Mal acabaram as apresentações de informações econômicas e sociais sobre a Cidade, as pessoas foram exemplificando, na prática, o que as estatísticas tentavam explicitar através dos indicadores: que a riqueza está concentrada territorialmente no trecho da zona sul próximo à orla e na margem norte do Rio Capibaribe; com a população branca; nas mãos dos homens; na economia formal.

 

Ativistas e especialistas da causa urbana, representantes da Articulação Recife de Luta,  se somaram a essas vozes para enfatizar que essa situação de desigualdade resulta da permanente gentrificação da planície litorânea e da margem esquerda do Capibaribe, do racismo ambiental, do machismo que insiste em manter inóspito e inseguro o ambiente urbano para as mulheres e da constante discriminação e criminalização de empreendimentos econômicos populares informais.

 

 

 

Mas o que ficou de lição foi que a condição para que a política urbana combata as desigualdades econômicas é reconhecer, entre outros, que:

 

  • O Centro do Recife precisa ser reavivado, com gente morando, circulando, trabalhando, estudando, passeando e vindo conhecê-lo e que os imóveis ociosos sejam destinados a projetos populares;

  • O Rio Capibaribe e os demais cursos e mananciais de água precisam ser compreendidos também a partir de suas potencialidades econômicas, com destaque para os territórios pesqueiros, sendo necessária a sua proteção para a pesca artesanal;

  • Os entornos das estações do Metrô precisam ter reconhecidos seus potenciais de dinamização econômica e as áreas remanescentes das desapropriações para implantação das linhas do Metrô devem ser priorizadas para habitação de interesse social;

  • A economia informal é geradora de ocupação, renda e dinamização econômica e social, e está estabelecida em territórios que precisam ser reconhecidos, regulamentados e valorizados;

  • As Comunidades de Interesse Social e as Zonas Especiais de Interesse Social precisam ter seus territórios regularizados fundiariamente, urbanizados e protegidos de especulações econômicas e gentrificação.

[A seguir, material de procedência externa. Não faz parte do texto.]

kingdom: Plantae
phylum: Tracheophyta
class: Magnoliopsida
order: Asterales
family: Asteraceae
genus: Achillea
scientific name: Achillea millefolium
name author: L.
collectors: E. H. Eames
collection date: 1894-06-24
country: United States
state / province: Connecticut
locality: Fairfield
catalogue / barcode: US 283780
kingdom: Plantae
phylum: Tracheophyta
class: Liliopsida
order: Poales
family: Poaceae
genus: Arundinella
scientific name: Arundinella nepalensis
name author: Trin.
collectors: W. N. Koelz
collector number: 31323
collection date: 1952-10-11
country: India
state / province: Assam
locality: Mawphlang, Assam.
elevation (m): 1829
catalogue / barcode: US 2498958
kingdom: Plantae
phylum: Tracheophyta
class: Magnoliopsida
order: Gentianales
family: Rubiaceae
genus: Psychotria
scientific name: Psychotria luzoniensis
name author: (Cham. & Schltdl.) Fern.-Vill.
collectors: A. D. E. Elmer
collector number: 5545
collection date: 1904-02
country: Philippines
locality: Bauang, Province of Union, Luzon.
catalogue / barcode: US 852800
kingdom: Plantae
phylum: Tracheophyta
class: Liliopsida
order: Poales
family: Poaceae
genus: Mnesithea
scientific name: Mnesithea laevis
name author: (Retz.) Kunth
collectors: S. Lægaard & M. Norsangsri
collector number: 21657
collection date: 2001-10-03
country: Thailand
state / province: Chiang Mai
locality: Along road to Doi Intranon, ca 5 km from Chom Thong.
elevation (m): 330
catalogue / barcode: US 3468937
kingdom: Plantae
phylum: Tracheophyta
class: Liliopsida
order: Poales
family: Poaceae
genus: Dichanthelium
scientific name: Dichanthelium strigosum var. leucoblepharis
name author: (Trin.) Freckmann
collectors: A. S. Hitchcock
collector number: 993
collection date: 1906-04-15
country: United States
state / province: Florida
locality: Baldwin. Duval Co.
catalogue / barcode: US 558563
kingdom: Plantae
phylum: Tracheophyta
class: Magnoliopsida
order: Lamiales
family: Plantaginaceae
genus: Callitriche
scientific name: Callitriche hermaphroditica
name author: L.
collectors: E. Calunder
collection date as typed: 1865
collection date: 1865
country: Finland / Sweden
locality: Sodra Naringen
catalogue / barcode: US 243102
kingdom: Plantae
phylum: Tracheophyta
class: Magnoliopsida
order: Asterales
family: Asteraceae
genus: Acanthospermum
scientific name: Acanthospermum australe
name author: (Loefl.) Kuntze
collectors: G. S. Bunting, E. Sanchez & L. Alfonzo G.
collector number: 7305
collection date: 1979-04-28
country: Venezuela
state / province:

  • Outras centralidades precisam ser valorizadas, com o incentivo ao comércio local, serviços e desenvolvimento de políticas que atendam e acolham as pessoas com mobilidade reduzida dentro do bairro em que vivem;

  • A expansão da rede de creches, inclusive no turno da noite, é fundamental para a maior dinamização econômica da cidade, o potencializa as chances de capacitação profissional das mulheres e sua inclusão no mercado de trabalho.

 

 

Apesar da riqueza do debate e da qualidade das diretrizes elaboradas, a metodologia foi amplamente criticada pelos seguintes aspectos:

  • Limitação da participação de outros saberes da população, devido às dificuldades de acesso às oficinas temáticas, desde o processo de inscrição, restrito à internet, passando pelo distanciamento entre os debates e a população,territorialmente e no uso linguagem e meios pouco acessíveis para todas as pessoas;

  • Falta de tempo para análise do diagnóstico, disponibilizado pela Prefeitura apenas na manhã de ontem;

  • Imprecisão e falta de dados das escutas das RPA´s nas informações apresentadas durante a oficina;

  • Ausência de análise crítica consistente ao Plano Diretor vigente.

 

 

Fica então, explicíta a nossa convicção de que  #MaisParticipaçãoÉPossivel com o acolhimento e respeito aos Saberes Populares na Revisão do Plano Diretor.

 

Continuaremos acompanhando todas as oficinas temáticas, com o objetivo de fiscalizar e participar, levar propostas coletadas durante as oficinas sobre o Plano Diretor que tivemos a oportunidade de realizar nos últimos dois meses.